Last year, on 26 September, about 100 students from the Mexican Ayotzinapa teacher –training college took three buses and drove to the town of Iguala. On the way, they were stopped by the local police, who went off with 43 of the students. Most of the students are still missing. One was discovered the next day, without any skin on his skull – brutality is the trademark of the drugs cártels that rule supreme in Mexico. A collection of body parts was found a few weeks later. One of those bodies has been identified as one of the missing students.

About eighty people have been arrested in connection with the case, including the mayor of Iguala and his wife, the local chief of police, around forty police officers and members of Guerreros Unidos, the local cártel. As far as the government is concerned, the case is closed.

However, the surviving students and the relatives of the missing 43 students are not satisfied: the justice department has declared that the entire group is dead, on the basis of a statement made by one Guerrero after his arrest.

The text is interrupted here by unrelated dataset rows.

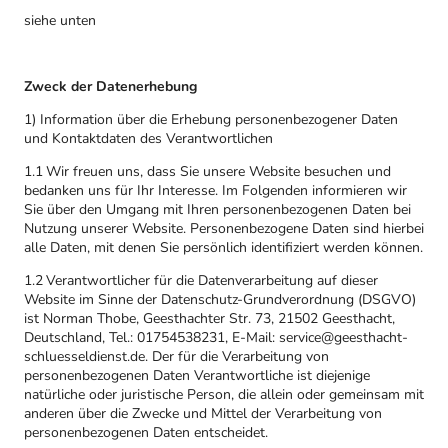
siehe unten
Zweck der Datenerhebung
1) Information über die Erhebung personenbezogener Daten
und Kontaktdaten des Verantwortlichen
1.1 Wir freuen uns, dass Sie unsere Website besuchen und
bedanken uns für Ihr Interesse. Im Folgenden informieren wir
Sie über den Umgang mit Ihren personenbezogenen Daten bei
Nutzung unserer Website. Personenbezogene Daten sind hierbei
alle Daten, mit denen Sie persönlich identifiziert werden können.
1.2 Verantwortlicher für die Datenverarbeitung auf dieser
Website im Sinne der Datenschutz-Grundverordnung (DSGVO)
ist Norman Thobe, Geesthachter Str. 73, 21502 Geesthacht,
Deutschland, Tel.: 01754538231, E-Mail: service@geesthacht-
schluesseldienst.de. Der für die Verarbeitung von
personenbezogenen Daten Verantwortliche ist diejenige
natürliche oder juristische Person, die allein oder gemeinsam mit
anderen über die Zwecke und Mittel der Verarbeitung von
personenbezogenen Daten entscheidet.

Normally, bloodthirsty gangsters are not reliable witnesses. Besides, the confession followed torture – increasingly common in Mexico. Are the remaining 41 students really dead? Have all the guilty parties been arrested?

“If you nod along with the official version, you are just as guilty”, Ayotzinapa student Omar Garcia recently told a packed audience in Leiden’s Academiegebouw. Garcia escaped by sheer luck: he was in one of the three buses but the police vans were too full to take him too. Amnesty International invited him and other Ayotzinapa-survivors to tour Europe. They hope that the Netherlands, an important trading partner and the host of the International Criminal Court, can urge Mexico to improve human rights in general and more specifically, enforce the conclusion of law in Iguala.

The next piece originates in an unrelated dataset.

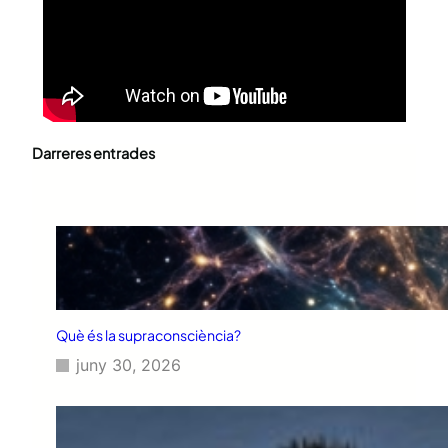
Darreres entrades
Què és la supraconsciència?
juny 30, 2026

However, a much larger problem is that this kind of incident is not very incidental. The search for the students was hampered by the fact that several mass graves were discovered in the environs of Iguala. Something far more frightening is going on besides gang violence, explained José Carlos Aguiar from Latin American Studies. “The Mexican authorities use cártel violence as a cover to get rid of political opponents.”

The Ayotzinapa students are indígenas: descendents of Mexico’s original inhabitants. They were expressing support for their own tier of government for their community.

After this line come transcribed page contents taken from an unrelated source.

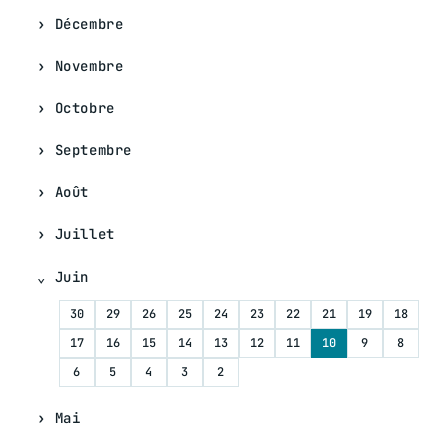
Décembre
Novembre
Octobre
Septembre
Août
Juillet
Juin
30
29
26
25
24
23
22
21
19
18
17
16
15
14
13
12
11
10
9
8
6
5
4
3
2
Mai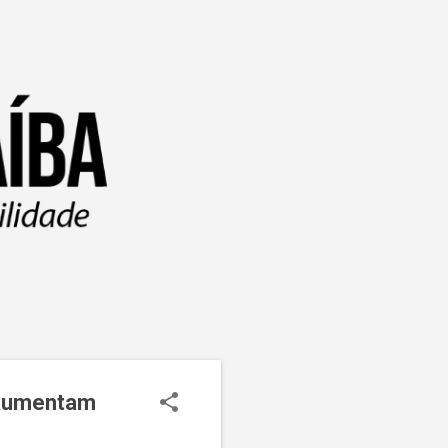
e aumentam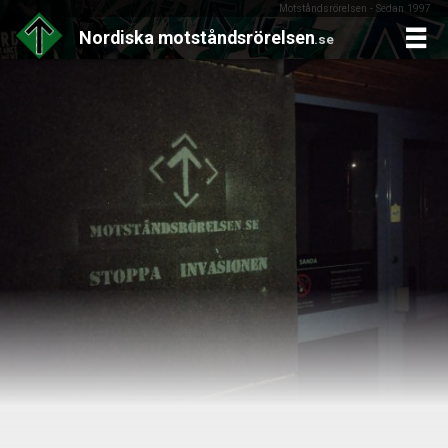
Motståndsrörelsen - Sedan 1997
Nordiska
motståndsrörelsen
.se
Skip
to
content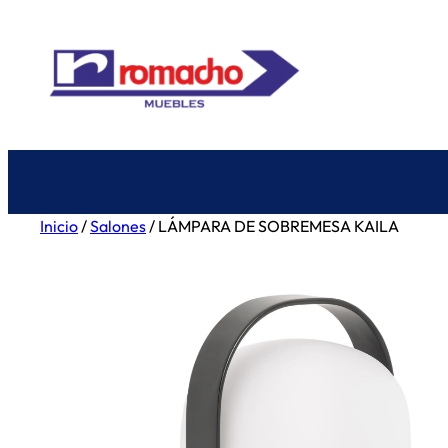
Saltar
al
contenido
Inicio
/
Salones
/ LÁMPARA DE SOBREMESA KAILA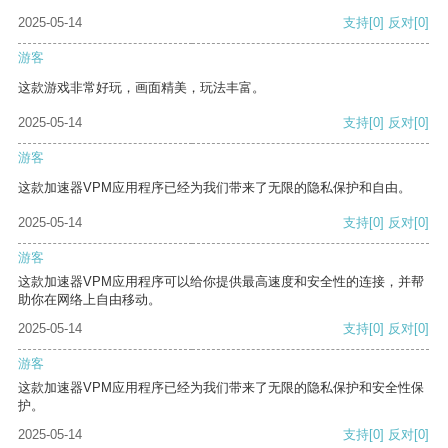
2025-05-14
支持
[0]
反对
[0]
游客
这款游戏非常好玩，画面精美，玩法丰富。
2025-05-14
支持
[0]
反对
[0]
游客
这款加速器VPM应用程序已经为我们带来了无限的隐私保护和自由。
2025-05-14
支持
[0]
反对
[0]
游客
这款加速器VPM应用程序可以给你提供最高速度和安全性的连接，并帮
助你在网络上自由移动。
2025-05-14
支持
[0]
反对
[0]
游客
这款加速器VPM应用程序已经为我们带来了无限的隐私保护和安全性保
护。
2025-05-14
支持
[0]
反对
[0]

“There have been several bloodbaths against indígenas activists in the last decade, instigated by the local mayor, the army or the police. The federal government can’t or won’t intervene. The popularity of President Peña Nieto has never been so low and the violence, corruption and impunity are spiralling out of control. Mexico doesn’t have a legitimate government anymore,” Aguiar added.

“Who will ask them to bring back our students? Please listen with your hearts,” Garcia begged the audience: “We want justice.” Supporters in the audience responded by sticking their fists in the air: “Justicia!